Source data
----------------
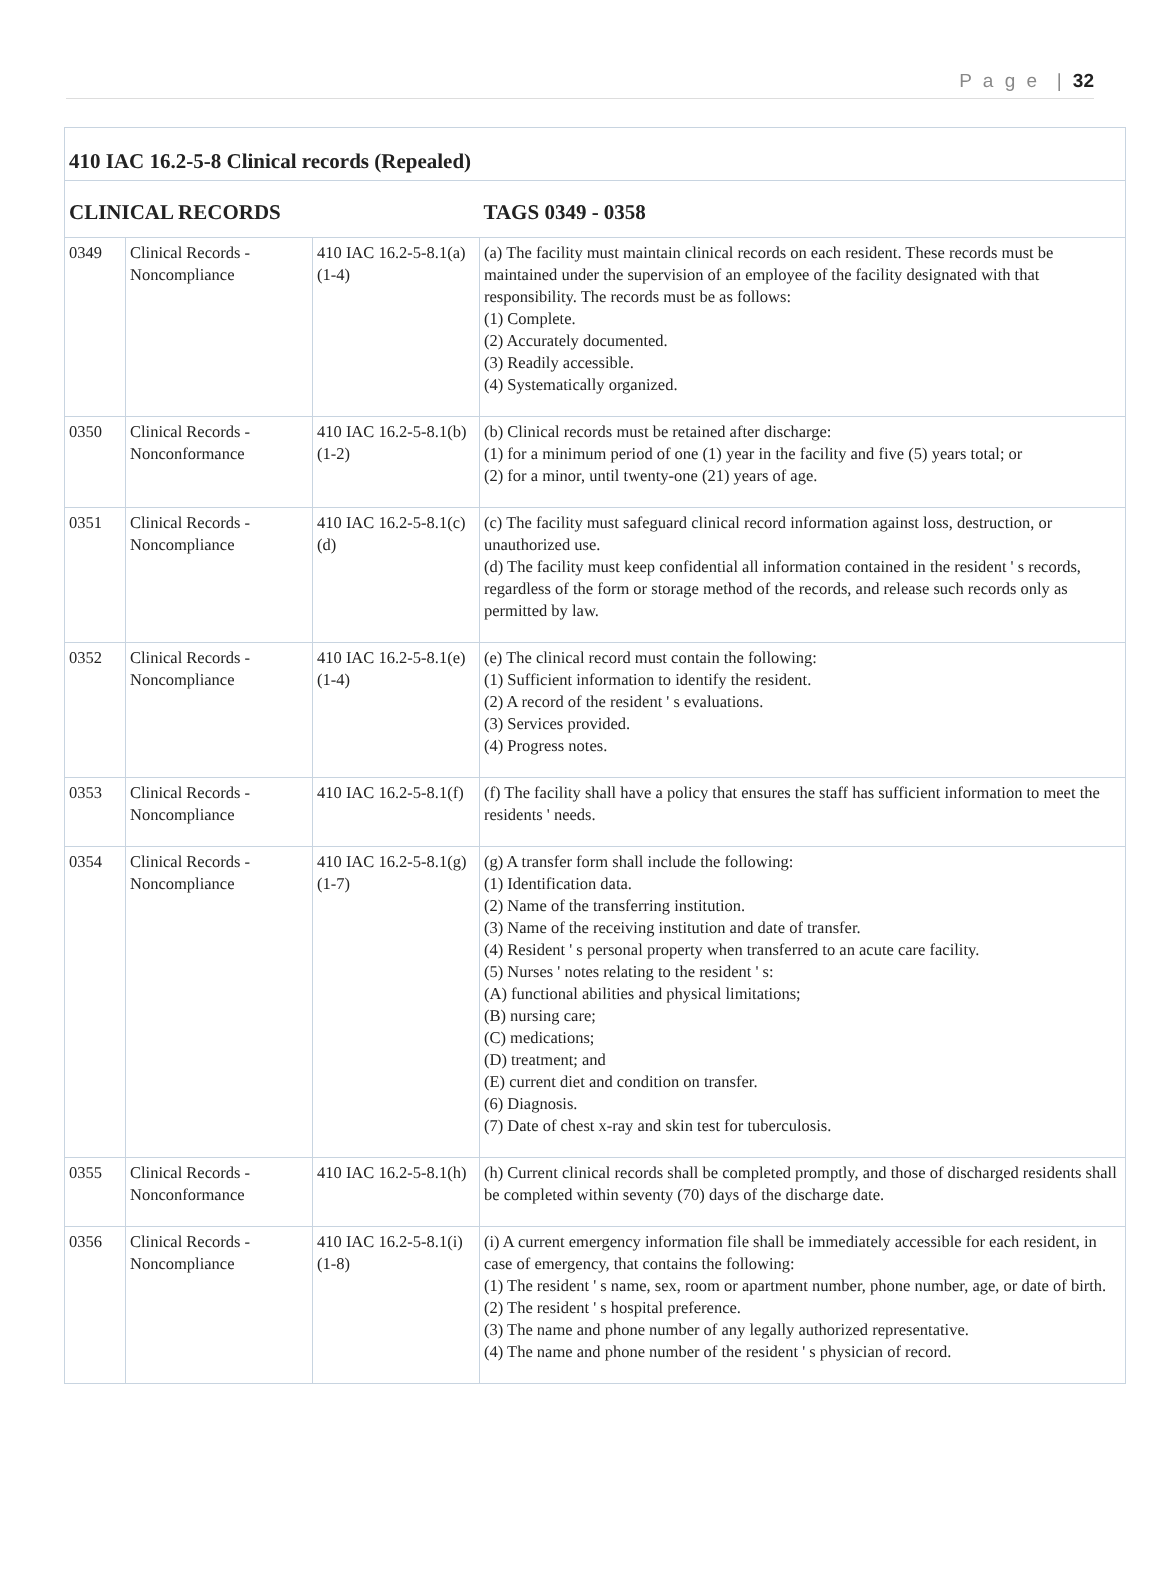P a g e | 32
| 410 IAC 16.2-5-8 Clinical records (Repealed) | | | |
| CLINICAL RECORDS | | | TAGS 0349 - 0358 |
| 0349 | Clinical Records - Noncompliance | 410 IAC 16.2-5-8.1(a)(1-4) | (a) The facility must maintain clinical records on each resident. These records must be maintained under the supervision of an employee of the facility designated with that responsibility. The records must be as follows: (1) Complete. (2) Accurately documented. (3) Readily accessible. (4) Systematically organized. |
| 0350 | Clinical Records - Nonconformance | 410 IAC 16.2-5-8.1(b)(1-2) | (b) Clinical records must be retained after discharge: (1) for a minimum period of one (1) year in the facility and five (5) years total; or (2) for a minor, until twenty-one (21) years of age. |
| 0351 | Clinical Records - Noncompliance | 410 IAC 16.2-5-8.1(c)(d) | (c) The facility must safeguard clinical record information against loss, destruction, or unauthorized use. (d) The facility must keep confidential all information contained in the resident ' s records, regardless of the form or storage method of the records, and release such records only as permitted by law. |
| 0352 | Clinical Records - Noncompliance | 410 IAC 16.2-5-8.1(e)(1-4) | (e) The clinical record must contain the following: (1) Sufficient information to identify the resident. (2) A record of the resident ' s evaluations. (3) Services provided. (4) Progress notes. |
| 0353 | Clinical Records - Noncompliance | 410 IAC 16.2-5-8.1(f) | (f) The facility shall have a policy that ensures the staff has sufficient information to meet the residents ' needs. |
| 0354 | Clinical Records - Noncompliance | 410 IAC 16.2-5-8.1(g)(1-7) | (g) A transfer form shall include the following: (1) Identification data. (2) Name of the transferring institution. (3) Name of the receiving institution and date of transfer. (4) Resident ' s personal property when transferred to an acute care facility. (5) Nurses ' notes relating to the resident ' s: (A) functional abilities and physical limitations; (B) nursing care; (C) medications; (D) treatment; and (E) current diet and condition on transfer. (6) Diagnosis. (7) Date of chest x-ray and skin test for tuberculosis. |
| 0355 | Clinical Records - Nonconformance | 410 IAC 16.2-5-8.1(h) | (h) Current clinical records shall be completed promptly, and those of discharged residents shall be completed within seventy (70) days of the discharge date. |
| 0356 | Clinical Records - Noncompliance | 410 IAC 16.2-5-8.1(i)(1-8) | (i) A current emergency information file shall be immediately accessible for each resident, in case of emergency, that contains the following: (1) The resident ' s name, sex, room or apartment number, phone number, age, or date of birth. (2) The resident ' s hospital preference. (3) The name and phone number of any legally authorized representative. (4) The name and phone number of the resident ' s physician of record. |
----------------
* **Exercise description**
After locating the line holding "permitted by law. |" above, output exactly that line and every line after it through the line holding "discharge date. |". Include nothing else.

* **Finished task**
| 0351 | Clinical Records - Noncompliance | 410 IAC 16.2-5-8.1(c)(d) | (c) The facility must safeguard clinical record information against loss, destruction, or unauthorized use. (d) The facility must keep confidential all information contained in the resident ' s records, regardless of the form or storage method of the records, and release such records only as permitted by law. |
| 0352 | Clinical Records - Noncompliance | 410 IAC 16.2-5-8.1(e)(1-4) | (e) The clinical record must contain the following: (1) Sufficient information to identify the resident. (2) A record of the resident ' s evaluations. (3) Services provided. (4) Progress notes. |
| 0353 | Clinical Records - Noncompliance | 410 IAC 16.2-5-8.1(f) | (f) The facility shall have a policy that ensures the staff has sufficient information to meet the residents ' needs. |
| 0354 | Clinical Records - Noncompliance | 410 IAC 16.2-5-8.1(g)(1-7) | (g) A transfer form shall include the following: (1) Identification data. (2) Name of the transferring institution. (3) Name of the receiving institution and date of transfer. (4) Resident ' s personal property when transferred to an acute care facility. (5) Nurses ' notes relating to the resident ' s: (A) functional abilities and physical limitations; (B) nursing care; (C) medications; (D) treatment; and (E) current diet and condition on transfer. (6) Diagnosis. (7) Date of chest x-ray and skin test for tuberculosis. |
| 0355 | Clinical Records - Nonconformance | 410 IAC 16.2-5-8.1(h) | (h) Current clinical records shall be completed promptly, and those of discharged residents shall be completed within seventy (70) days of the discharge date. |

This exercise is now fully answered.